SELECTED TEXT
How do I integrate n8n with other scraping APIs?

Integrating n8n with external scraping APIs allows you to leverage powerful third-party tools while maintaining the flexibility of workflow automation. This guide covers various approaches to connect n8n with popular scraping APIs, including authentication, error handling, and data transformation.

Understanding n8n API Integration

n8n provides multiple methods for integrating with external scraping APIs:

HTTP Request Node - For direct API calls
Webhook Node - For receiving scraping results
Custom Nodes - For frequently used APIs
Function Nodes - For complex data transformations

Using the HTTP Request Node

The HTTP Request node is the primary method for integrating with scraping APIs. Here's how to configure it for common scenarios:

Basic API Integration

// Example: Making a GET request to a scraping API
{
  "method": "GET",
  "url": "https://api.webscraping.ai/html",
  "authentication": "headerAuth",
  "qs": {
    "url": "https://example.com",
    "api_key": "{{$credentials.apiKey}}"

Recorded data
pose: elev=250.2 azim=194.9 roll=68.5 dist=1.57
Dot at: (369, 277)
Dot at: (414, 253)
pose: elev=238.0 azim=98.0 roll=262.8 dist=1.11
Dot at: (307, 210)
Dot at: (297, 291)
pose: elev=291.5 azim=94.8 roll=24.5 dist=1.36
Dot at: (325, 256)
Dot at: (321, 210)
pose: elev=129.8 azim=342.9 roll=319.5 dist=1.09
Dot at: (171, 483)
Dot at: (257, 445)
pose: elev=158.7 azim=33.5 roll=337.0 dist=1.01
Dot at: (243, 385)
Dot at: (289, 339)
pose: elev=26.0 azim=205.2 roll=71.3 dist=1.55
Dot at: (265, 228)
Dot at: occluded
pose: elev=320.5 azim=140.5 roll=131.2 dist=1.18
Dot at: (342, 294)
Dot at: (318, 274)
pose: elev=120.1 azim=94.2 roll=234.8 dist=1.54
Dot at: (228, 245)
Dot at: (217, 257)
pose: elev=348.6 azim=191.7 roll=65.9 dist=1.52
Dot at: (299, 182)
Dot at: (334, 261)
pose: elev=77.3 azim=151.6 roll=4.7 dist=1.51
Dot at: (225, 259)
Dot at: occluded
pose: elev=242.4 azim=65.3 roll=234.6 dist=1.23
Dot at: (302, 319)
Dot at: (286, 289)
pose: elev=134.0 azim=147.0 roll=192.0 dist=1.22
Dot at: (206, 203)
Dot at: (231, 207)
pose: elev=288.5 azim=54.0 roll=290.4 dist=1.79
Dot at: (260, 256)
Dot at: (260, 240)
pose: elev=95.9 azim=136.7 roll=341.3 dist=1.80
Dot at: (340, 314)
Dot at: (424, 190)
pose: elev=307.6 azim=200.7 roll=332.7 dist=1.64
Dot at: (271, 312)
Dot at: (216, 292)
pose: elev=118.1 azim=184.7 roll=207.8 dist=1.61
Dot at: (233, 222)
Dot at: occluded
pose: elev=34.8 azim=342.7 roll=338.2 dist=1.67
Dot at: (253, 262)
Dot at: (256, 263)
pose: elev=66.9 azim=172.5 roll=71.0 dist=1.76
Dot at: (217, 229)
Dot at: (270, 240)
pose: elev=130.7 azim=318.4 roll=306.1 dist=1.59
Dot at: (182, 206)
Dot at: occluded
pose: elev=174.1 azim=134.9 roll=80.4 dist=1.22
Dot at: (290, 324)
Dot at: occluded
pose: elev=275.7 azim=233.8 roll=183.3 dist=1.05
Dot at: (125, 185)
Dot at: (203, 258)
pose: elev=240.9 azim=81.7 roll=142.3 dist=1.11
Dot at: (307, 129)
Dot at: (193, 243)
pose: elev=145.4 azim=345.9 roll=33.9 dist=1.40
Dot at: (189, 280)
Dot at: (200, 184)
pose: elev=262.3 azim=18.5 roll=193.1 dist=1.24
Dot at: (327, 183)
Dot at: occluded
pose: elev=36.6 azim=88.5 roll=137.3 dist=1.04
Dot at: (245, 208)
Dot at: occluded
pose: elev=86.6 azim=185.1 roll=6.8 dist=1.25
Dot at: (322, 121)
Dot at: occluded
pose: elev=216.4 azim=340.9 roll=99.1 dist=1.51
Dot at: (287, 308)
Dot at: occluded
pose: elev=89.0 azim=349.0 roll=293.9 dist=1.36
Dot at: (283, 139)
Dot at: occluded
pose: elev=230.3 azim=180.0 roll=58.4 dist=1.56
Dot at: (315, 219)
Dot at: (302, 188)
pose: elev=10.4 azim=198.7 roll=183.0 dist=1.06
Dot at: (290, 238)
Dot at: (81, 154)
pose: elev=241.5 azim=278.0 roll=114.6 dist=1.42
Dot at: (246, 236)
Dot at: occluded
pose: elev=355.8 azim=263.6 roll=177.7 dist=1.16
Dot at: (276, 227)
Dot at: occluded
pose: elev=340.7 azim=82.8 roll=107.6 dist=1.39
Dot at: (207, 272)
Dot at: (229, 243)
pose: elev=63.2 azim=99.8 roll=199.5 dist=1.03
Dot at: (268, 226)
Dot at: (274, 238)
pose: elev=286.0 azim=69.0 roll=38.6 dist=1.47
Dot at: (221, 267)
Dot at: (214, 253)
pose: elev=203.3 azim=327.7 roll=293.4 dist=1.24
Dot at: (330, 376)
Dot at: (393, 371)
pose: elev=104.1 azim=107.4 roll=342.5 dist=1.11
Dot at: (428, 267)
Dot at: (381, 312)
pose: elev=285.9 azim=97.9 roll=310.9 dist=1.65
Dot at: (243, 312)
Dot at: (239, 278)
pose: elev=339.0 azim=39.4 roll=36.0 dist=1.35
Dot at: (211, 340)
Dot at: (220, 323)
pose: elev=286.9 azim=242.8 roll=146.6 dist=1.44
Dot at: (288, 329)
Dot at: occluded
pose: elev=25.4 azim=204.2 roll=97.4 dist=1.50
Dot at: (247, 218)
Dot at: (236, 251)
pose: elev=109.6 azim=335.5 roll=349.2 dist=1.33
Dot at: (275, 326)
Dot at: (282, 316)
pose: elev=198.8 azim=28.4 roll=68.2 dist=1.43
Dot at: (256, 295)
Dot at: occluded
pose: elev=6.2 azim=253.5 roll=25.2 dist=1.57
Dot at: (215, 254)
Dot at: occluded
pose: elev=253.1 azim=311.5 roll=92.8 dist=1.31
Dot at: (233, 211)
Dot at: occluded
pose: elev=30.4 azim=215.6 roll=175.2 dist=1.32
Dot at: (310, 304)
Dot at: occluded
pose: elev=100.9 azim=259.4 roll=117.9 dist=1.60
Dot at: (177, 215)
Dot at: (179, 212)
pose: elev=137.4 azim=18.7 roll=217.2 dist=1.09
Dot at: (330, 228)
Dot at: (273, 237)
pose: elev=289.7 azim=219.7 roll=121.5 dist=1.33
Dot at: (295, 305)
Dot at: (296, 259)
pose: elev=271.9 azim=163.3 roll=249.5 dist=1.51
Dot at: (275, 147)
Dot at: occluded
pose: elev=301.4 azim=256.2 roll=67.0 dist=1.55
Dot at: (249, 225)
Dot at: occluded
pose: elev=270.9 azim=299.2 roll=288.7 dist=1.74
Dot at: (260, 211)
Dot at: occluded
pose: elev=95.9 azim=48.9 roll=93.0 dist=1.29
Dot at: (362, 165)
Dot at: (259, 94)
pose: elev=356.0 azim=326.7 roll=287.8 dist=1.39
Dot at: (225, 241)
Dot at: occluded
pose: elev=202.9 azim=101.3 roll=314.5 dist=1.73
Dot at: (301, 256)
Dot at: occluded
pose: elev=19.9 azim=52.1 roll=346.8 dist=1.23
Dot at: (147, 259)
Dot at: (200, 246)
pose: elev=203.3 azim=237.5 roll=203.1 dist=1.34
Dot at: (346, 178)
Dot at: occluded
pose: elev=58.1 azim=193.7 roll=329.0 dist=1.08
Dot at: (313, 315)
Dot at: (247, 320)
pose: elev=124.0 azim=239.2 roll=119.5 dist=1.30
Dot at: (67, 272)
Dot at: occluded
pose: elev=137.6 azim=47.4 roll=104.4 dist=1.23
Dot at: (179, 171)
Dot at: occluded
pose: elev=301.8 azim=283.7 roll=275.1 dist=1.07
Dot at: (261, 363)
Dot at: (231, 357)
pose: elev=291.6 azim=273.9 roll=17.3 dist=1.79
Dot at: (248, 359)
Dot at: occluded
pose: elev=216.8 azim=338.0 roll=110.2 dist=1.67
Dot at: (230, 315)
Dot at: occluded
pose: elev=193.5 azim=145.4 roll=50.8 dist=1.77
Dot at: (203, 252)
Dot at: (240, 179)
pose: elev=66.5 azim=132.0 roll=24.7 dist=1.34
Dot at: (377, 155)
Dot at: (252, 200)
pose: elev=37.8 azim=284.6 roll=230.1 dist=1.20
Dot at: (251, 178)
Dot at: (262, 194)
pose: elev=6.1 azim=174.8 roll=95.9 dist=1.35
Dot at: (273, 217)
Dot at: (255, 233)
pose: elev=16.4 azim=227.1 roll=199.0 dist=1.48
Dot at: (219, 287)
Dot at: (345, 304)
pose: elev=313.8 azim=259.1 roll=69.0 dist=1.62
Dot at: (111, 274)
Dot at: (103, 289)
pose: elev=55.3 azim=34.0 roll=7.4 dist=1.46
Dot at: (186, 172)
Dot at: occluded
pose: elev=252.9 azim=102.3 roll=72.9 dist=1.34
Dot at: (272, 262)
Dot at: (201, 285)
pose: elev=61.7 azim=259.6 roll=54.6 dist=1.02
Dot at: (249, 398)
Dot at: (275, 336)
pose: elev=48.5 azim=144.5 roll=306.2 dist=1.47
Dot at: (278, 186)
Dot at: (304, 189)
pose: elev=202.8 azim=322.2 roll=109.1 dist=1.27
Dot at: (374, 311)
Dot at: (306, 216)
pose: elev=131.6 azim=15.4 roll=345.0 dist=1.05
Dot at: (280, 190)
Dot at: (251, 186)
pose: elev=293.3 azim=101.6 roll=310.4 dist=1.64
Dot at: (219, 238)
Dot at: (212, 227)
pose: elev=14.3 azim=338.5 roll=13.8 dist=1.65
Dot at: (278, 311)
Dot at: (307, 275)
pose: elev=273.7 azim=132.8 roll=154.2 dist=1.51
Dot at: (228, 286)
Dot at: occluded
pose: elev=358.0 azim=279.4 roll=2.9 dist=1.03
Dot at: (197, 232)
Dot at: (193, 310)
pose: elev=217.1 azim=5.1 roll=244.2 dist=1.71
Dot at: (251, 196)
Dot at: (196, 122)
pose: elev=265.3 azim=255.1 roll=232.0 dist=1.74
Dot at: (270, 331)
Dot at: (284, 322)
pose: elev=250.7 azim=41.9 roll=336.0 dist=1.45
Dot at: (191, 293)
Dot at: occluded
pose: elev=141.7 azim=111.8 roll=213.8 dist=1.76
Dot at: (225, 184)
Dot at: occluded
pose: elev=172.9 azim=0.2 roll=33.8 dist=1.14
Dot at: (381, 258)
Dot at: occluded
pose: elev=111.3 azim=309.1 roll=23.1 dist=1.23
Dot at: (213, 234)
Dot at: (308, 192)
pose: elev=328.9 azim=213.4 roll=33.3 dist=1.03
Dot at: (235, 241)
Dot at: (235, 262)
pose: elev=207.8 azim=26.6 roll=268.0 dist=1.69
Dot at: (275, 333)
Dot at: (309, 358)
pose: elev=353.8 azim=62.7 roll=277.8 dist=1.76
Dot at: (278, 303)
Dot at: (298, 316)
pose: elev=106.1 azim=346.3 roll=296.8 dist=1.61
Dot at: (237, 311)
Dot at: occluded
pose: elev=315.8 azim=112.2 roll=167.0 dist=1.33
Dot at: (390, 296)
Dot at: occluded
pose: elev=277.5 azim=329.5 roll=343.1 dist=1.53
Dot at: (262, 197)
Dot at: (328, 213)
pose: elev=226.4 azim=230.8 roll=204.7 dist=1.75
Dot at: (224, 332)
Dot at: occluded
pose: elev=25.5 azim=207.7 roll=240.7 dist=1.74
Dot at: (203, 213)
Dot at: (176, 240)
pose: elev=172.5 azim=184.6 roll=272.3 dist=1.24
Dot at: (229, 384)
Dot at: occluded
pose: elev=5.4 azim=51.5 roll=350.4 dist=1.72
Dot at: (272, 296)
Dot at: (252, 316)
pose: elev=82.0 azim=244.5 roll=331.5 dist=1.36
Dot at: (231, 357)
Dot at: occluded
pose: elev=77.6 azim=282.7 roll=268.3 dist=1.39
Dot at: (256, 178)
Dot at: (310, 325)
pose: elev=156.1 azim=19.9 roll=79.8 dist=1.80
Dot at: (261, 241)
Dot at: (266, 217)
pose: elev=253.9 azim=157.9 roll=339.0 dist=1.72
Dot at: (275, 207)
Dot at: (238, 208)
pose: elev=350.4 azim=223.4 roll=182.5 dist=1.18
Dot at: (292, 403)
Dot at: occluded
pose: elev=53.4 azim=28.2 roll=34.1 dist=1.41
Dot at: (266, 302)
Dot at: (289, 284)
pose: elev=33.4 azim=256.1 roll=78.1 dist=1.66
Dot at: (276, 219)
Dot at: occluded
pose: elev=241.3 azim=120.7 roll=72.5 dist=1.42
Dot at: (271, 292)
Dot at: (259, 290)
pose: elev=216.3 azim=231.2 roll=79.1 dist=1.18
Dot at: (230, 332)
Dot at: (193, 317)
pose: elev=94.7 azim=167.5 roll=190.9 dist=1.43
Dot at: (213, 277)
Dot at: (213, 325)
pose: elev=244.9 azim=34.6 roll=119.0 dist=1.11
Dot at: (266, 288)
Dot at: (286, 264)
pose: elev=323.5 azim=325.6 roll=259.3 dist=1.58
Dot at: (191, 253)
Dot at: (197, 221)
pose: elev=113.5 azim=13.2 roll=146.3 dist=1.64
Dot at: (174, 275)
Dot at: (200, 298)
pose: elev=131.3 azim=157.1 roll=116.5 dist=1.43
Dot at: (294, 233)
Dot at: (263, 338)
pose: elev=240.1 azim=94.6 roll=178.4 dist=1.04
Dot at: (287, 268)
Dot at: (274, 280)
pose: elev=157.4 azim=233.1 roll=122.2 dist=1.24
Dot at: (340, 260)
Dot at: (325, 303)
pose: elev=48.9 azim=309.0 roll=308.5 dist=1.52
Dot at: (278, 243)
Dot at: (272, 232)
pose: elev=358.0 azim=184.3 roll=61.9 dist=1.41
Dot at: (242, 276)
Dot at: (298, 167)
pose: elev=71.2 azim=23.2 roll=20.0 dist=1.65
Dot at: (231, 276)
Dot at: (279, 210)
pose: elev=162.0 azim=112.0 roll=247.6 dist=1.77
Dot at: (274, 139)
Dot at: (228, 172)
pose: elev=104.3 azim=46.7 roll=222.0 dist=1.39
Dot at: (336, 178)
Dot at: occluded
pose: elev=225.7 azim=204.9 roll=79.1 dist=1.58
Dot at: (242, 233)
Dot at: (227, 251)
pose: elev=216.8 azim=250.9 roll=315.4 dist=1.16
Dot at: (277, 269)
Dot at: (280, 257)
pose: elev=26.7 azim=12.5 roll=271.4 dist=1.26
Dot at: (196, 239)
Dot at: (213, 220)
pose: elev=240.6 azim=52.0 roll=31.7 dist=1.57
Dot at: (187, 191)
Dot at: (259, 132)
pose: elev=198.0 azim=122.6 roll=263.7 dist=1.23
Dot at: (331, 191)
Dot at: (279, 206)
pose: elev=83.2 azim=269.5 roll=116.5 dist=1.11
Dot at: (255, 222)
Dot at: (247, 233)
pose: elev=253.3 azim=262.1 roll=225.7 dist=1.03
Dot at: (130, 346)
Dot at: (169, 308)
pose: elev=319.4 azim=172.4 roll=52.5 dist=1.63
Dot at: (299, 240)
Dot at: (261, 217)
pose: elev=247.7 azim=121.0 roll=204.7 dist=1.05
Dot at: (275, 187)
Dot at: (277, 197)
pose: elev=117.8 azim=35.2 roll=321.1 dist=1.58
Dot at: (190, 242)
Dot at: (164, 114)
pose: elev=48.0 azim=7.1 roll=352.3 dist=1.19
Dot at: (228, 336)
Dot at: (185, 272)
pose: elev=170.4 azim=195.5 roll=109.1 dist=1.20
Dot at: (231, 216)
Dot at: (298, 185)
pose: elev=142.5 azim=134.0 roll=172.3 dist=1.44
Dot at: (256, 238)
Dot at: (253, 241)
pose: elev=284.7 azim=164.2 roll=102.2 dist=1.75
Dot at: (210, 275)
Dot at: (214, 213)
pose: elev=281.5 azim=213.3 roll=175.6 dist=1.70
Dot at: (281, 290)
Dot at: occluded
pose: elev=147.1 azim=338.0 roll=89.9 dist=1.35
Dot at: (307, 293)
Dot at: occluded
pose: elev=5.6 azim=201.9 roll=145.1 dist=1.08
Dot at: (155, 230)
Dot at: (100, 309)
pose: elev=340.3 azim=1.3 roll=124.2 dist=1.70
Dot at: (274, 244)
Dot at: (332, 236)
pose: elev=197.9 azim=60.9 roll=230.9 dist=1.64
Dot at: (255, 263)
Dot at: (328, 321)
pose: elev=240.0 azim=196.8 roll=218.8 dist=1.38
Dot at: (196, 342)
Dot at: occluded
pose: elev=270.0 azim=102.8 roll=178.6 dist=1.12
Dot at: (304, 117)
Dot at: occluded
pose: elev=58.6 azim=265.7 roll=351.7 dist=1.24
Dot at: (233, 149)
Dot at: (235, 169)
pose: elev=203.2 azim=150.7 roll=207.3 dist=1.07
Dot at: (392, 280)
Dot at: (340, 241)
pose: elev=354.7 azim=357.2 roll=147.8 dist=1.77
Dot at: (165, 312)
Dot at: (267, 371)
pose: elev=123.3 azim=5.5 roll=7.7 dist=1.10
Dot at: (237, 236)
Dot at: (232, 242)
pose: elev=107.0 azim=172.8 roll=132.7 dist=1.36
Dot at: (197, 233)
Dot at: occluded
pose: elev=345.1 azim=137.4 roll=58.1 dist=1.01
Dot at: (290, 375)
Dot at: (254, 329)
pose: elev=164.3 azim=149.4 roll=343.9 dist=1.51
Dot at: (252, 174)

WRITTEN TASKS
• 1. In the n8n guide, reproduce the passage from "Integrating n8n with" to "and data transformation.".
• 2. Answer these questions using the n8n guide.
(a) Which node does it call the primary method for integrating with scraping APIs?
(b) What is the Webhook Node used for?
(c) What HTTP method does the example request use?
These lines have no role here.

COMPLETED EXERCISE
• 1.
Integrating n8n with external scraping APIs allows you to leverage powerful third-party tools while maintaining the flexibility of workflow automation. This guide covers various approaches to connect n8n with popular scraping APIs, including authentication, error handling, and data transformation.

• 2.
(a) The HTTP Request node.
(b) Receiving scraping results.
(c) GET.